Input for this task Block Start

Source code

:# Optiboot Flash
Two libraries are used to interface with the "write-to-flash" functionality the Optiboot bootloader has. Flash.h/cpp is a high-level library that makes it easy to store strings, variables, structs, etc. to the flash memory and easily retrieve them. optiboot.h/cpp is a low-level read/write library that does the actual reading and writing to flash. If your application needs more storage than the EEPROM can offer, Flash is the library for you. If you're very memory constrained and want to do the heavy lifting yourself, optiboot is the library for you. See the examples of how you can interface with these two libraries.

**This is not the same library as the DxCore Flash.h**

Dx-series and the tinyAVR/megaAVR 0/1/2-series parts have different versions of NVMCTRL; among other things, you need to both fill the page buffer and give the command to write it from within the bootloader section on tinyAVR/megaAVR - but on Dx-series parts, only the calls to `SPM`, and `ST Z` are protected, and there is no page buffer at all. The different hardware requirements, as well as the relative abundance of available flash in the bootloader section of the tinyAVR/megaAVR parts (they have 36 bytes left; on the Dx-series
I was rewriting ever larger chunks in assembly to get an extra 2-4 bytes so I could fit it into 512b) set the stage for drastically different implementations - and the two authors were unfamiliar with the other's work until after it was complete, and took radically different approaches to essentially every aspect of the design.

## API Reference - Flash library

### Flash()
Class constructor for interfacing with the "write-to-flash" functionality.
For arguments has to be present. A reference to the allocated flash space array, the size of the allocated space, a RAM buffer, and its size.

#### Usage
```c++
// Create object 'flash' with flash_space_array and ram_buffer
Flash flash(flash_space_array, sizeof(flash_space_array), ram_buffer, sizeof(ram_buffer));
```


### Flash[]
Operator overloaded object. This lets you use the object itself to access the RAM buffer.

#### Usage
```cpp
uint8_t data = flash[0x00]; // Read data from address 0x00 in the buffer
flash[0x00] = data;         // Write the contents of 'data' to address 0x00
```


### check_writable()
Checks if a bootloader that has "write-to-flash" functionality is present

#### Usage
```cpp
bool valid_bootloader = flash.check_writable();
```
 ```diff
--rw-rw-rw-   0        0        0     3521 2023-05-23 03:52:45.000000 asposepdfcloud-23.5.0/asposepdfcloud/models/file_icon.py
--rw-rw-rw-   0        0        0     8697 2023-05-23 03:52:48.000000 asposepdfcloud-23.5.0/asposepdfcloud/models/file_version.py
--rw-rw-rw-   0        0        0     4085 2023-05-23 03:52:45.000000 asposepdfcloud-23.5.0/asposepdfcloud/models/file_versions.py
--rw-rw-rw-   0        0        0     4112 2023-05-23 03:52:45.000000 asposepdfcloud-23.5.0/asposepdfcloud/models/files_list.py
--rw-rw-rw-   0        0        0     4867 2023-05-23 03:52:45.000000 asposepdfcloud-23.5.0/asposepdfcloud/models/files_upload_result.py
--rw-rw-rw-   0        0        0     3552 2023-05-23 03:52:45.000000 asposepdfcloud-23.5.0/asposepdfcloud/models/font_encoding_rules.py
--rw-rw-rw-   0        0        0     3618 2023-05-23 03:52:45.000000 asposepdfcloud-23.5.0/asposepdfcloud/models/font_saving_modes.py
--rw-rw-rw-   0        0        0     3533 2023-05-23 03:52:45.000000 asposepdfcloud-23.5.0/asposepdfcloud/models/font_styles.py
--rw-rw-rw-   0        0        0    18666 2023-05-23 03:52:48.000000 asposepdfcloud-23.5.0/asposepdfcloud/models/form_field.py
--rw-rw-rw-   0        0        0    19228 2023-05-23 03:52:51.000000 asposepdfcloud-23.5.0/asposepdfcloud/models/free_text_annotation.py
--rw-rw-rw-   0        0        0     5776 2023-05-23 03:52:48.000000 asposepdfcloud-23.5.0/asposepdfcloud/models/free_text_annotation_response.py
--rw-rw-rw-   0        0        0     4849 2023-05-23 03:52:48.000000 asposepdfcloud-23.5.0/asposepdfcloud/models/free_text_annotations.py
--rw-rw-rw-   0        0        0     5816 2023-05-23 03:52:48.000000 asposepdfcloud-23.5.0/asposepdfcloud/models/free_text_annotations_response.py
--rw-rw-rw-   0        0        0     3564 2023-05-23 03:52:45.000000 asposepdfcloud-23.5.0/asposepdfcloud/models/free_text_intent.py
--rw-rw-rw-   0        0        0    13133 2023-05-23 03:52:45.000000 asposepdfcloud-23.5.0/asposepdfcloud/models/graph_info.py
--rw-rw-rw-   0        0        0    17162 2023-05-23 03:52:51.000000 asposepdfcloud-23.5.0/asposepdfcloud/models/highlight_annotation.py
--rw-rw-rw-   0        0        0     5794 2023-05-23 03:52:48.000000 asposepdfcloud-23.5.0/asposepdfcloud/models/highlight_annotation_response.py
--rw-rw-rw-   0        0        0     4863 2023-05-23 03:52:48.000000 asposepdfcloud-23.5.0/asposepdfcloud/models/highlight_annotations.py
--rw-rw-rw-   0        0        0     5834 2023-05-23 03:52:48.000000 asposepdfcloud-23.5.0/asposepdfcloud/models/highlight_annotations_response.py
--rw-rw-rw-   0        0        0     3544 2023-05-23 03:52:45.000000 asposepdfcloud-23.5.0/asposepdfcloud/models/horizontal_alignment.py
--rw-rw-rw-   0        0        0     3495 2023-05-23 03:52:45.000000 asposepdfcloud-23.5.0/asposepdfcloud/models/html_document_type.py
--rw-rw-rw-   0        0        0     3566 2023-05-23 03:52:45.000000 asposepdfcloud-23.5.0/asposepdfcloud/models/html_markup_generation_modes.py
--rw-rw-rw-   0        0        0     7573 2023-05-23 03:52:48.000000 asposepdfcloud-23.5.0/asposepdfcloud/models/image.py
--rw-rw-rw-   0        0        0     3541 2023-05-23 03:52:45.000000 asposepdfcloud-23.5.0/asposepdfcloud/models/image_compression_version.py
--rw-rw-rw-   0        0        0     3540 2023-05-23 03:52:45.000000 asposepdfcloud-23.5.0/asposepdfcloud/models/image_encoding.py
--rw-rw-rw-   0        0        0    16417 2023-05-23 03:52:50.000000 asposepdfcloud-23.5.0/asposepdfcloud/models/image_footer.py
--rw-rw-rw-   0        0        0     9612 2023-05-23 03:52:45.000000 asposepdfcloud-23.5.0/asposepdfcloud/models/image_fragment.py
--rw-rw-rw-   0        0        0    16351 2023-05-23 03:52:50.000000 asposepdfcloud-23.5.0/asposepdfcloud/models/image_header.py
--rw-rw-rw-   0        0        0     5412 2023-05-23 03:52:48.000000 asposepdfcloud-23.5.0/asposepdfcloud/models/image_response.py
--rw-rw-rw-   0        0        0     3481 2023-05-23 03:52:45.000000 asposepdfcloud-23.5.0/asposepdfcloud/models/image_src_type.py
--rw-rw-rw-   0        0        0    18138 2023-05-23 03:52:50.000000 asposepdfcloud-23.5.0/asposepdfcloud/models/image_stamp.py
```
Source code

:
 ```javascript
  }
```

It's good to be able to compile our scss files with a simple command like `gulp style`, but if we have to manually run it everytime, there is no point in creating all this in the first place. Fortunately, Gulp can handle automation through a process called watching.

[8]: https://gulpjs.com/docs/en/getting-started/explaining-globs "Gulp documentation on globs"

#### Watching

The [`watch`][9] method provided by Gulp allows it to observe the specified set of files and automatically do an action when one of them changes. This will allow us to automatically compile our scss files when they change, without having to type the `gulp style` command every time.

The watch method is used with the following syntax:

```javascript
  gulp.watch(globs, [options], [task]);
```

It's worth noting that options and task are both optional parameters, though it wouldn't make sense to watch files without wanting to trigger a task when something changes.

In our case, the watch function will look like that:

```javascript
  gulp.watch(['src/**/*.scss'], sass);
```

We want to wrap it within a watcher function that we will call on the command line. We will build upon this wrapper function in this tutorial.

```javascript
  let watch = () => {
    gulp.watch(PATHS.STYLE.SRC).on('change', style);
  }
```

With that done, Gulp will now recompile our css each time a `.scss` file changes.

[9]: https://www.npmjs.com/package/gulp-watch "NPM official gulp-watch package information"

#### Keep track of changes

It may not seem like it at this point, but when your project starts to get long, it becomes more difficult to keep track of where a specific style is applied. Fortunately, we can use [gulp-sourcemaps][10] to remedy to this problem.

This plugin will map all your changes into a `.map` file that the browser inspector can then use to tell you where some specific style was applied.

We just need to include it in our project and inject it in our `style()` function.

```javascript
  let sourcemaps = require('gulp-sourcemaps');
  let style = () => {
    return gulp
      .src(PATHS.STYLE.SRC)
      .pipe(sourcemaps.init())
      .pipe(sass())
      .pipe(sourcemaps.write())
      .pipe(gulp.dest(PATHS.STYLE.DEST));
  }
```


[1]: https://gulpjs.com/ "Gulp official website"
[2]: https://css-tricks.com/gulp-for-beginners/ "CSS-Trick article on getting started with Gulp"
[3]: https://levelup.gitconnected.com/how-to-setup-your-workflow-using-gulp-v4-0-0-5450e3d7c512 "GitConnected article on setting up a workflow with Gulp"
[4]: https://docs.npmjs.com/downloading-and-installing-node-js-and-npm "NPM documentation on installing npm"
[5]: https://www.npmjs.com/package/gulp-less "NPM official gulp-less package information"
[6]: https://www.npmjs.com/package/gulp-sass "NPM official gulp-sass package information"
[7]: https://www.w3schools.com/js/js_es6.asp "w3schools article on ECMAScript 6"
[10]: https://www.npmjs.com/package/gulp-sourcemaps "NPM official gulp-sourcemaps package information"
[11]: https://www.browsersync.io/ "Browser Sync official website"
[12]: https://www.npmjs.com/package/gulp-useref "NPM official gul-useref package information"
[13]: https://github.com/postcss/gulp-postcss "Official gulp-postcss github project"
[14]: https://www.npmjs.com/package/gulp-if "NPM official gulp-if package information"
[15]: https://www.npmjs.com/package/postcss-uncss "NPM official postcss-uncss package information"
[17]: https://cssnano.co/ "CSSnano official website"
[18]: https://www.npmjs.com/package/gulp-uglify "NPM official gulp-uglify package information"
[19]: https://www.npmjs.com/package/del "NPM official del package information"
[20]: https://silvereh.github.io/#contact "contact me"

Input for this task Block End

About this task.
Print only the lines from the top of the data above down to the line holding "the DxCore Flash.h**", inclusive.

Solution for this problem.
Source code

:# Optiboot Flash
Two libraries are used to interface with the "write-to-flash" functionality the Optiboot bootloader has. Flash.h/cpp is a high-level library that makes it easy to store strings, variables, structs, etc. to the flash memory and easily retrieve them. optiboot.h/cpp is a low-level read/write library that does the actual reading and writing to flash. If your application needs more storage than the EEPROM can offer, Flash is the library for you. If you're very memory constrained and want to do the heavy lifting yourself, optiboot is the library for you. See the examples of how you can interface with these two libraries.

**This is not the same library as the DxCore Flash.h**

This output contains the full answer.